CoStar released its second-quarter earnings report on July 26. Revenue grew 12% year over year to $536 million, slightly beating analyst expectations. Non-GAAP (adjusted) earnings per share (EPS) hit $0.28, beating consensus analyst estimates by 33%. This earnings beat is likely why CoStar’s stock rose so much in the days following the results.
Looking deeper into the results, CoStar is seeing strong growth from both Apartments.com and LoopNet. Net new bookings at Apartments.com grew 130% year over year, showing how strong the rental market is right now. LoopNet, which is a commercial property real estate platform, grew bookings 40% year over year as the market continued to recover from the pandemic work-from-home trend.
Because of these results and trends within its business, CoStar raised its full-year guidance by $13 million to a range of $2.165 billion to $2.18 billion. While it was only a slight change, investors were likely optimistic about this news.

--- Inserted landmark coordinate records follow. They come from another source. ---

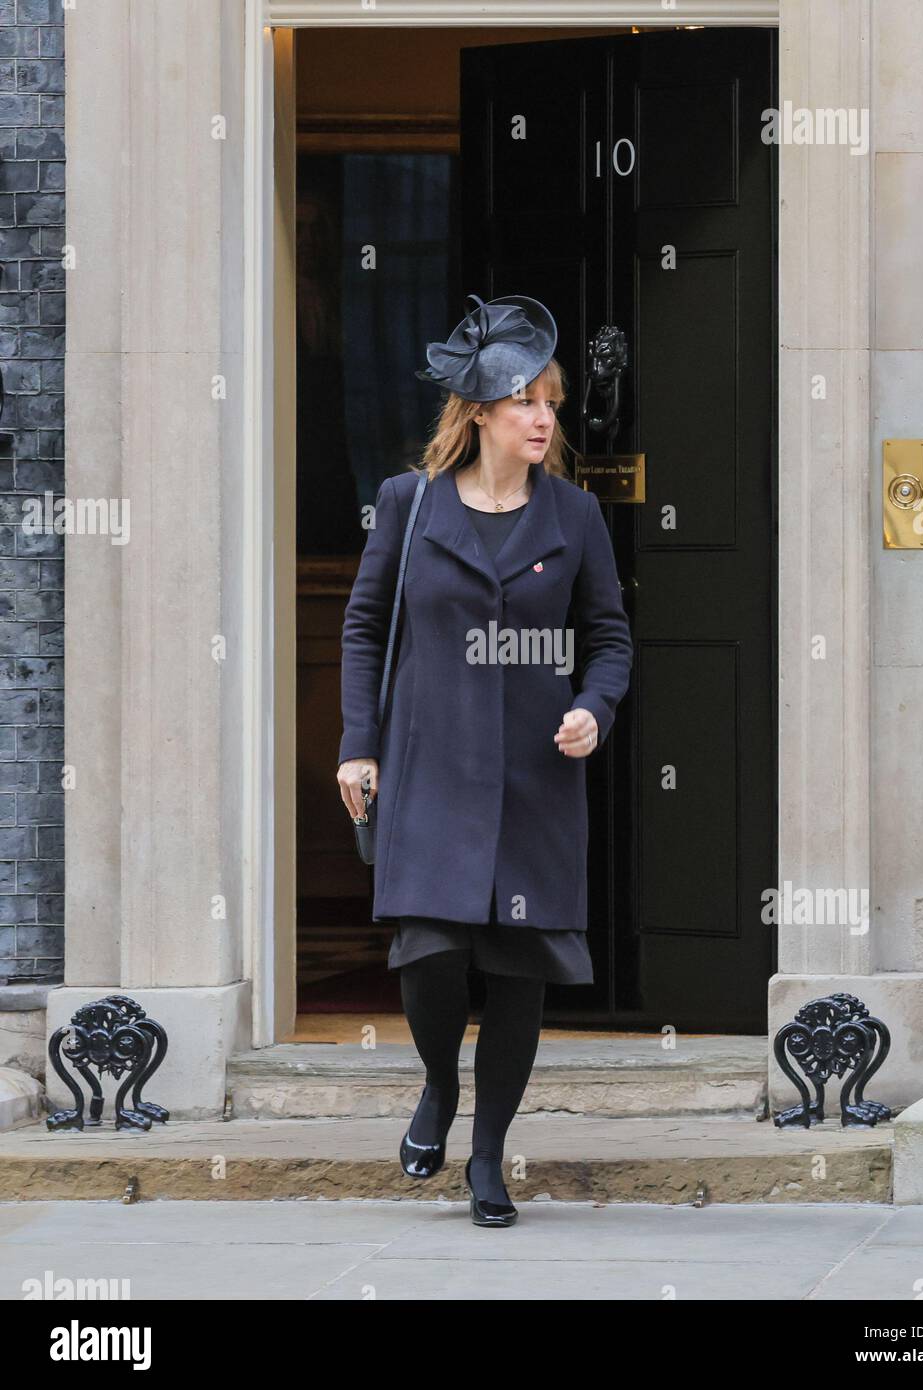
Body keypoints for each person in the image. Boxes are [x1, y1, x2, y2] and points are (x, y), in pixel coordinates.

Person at [336, 293, 633, 1226]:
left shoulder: (577, 516)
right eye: (526, 403)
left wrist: (593, 706)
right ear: (480, 416)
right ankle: (437, 1084)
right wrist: (358, 748)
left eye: (551, 401)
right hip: (429, 767)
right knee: (429, 957)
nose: (545, 419)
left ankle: (491, 1157)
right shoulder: (408, 503)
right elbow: (361, 626)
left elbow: (611, 637)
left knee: (516, 970)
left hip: (536, 779)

Lastly, CoStar benefited from a rise in the broad market this week. As of this writing, the S&P 500 has been up almost 2% in the last five trading days, showing optimism among investors this earnings season.
Right now, CoStar has a market cap of $28 billion. Over the last 12 months, it has generated $1.6 billion in gross profit and $445 million in free cash flow. This puts the stock at a price-to-gross-profit (P/GP) ratio of 17.5 and a price-to-free-cash-flow (P/FCF) ratio of 63. Both are much higher than the market average, giving CoStar a premium valuation at the moment.
What does this mean? If you plan on buying shares of CoStar Group, you need to be confident that both revenue and cash flow will grow at a high rate for many years. At current prices, forward returns for shareholders will be poor if this doesn’t happen.